* **EXCERPTED RECORDS**:
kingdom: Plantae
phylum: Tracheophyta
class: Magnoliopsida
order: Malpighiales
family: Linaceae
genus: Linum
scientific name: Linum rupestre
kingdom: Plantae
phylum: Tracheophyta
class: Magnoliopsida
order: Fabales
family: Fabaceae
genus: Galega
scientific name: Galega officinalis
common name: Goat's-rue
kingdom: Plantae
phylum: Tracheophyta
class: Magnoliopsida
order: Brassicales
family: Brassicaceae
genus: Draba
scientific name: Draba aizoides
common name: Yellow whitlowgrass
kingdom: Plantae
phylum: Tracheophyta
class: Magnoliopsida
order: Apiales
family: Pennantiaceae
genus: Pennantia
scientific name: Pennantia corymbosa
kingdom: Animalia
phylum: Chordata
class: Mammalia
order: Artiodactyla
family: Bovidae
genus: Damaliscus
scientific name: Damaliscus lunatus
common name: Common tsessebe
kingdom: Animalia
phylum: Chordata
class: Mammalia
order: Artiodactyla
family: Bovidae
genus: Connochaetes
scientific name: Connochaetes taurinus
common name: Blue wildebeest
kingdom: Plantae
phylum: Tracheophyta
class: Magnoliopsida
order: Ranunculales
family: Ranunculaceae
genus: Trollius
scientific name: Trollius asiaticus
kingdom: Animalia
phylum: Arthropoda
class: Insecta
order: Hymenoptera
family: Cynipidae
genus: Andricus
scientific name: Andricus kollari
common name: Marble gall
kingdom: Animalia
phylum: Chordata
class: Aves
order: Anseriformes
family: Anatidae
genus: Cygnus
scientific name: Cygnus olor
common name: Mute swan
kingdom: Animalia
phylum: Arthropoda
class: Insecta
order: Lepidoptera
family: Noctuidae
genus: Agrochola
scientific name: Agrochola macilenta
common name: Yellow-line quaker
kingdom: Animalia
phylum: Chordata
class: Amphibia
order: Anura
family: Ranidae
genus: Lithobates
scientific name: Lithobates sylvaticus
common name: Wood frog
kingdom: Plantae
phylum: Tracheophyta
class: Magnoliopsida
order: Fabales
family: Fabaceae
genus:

* **GIVEN INSTRUCTION**: Rewrite the entire listing above with every "common name" replaced by "vernacular name", leaving everything else unchanged.

* **RESULT OF THIS EXERCISE**:
kingdom: Plantae
phylum: Tracheophyta
class: Magnoliopsida
order: Malpighiales
family: Linaceae
genus: Linum
scientific name: Linum rupestre
kingdom: Plantae
phylum: Tracheophyta
class: Magnoliopsida
order: Fabales
family: Fabaceae
genus: Galega
scientific name: Galega officinalis
vernacular name: Goat's-rue
kingdom: Plantae
phylum: Tracheophyta
class: Magnoliopsida
order: Brassicales
family: Brassicaceae
genus: Draba
scientific name: Draba aizoides
vernacular name: Yellow whitlowgrass
kingdom: Plantae
phylum: Tracheophyta
class: Magnoliopsida
order: Apiales
family: Pennantiaceae
genus: Pennantia
scientific name: Pennantia corymbosa
kingdom: Animalia
phylum: Chordata
class: Mammalia
order: Artiodactyla
family: Bovidae
genus: Damaliscus
scientific name: Damaliscus lunatus
vernacular name: Common tsessebe
kingdom: Animalia
phylum: Chordata
class: Mammalia
order: Artiodactyla
family: Bovidae
genus: Connochaetes
scientific name: Connochaetes taurinus
vernacular name: Blue wildebeest
kingdom: Plantae
phylum: Tracheophyta
class: Magnoliopsida
order: Ranunculales
family: Ranunculaceae
genus: Trollius
scientific name: Trollius asiaticus
kingdom: Animalia
phylum: Arthropoda
class: Insecta
order: Hymenoptera
family: Cynipidae
genus: Andricus
scientific name: Andricus kollari
vernacular name: Marble gall
kingdom: Animalia
phylum: Chordata
class: Aves
order: Anseriformes
family: Anatidae
genus: Cygnus
scientific name: Cygnus olor
vernacular name: Mute swan
kingdom: Animalia
phylum: Arthropoda
class: Insecta
order: Lepidoptera
family: Noctuidae
genus: Agrochola
scientific name: Agrochola macilenta
vernacular name: Yellow-line quaker
kingdom: Animalia
phylum: Chordata
class: Amphibia
order: Anura
family: Ranidae
genus: Lithobates
scientific name: Lithobates sylvaticus
vernacular name: Wood frog
kingdom: Plantae
phylum: Tracheophyta
class: Magnoliopsida
order: Fabales
family: Fabaceae
genus:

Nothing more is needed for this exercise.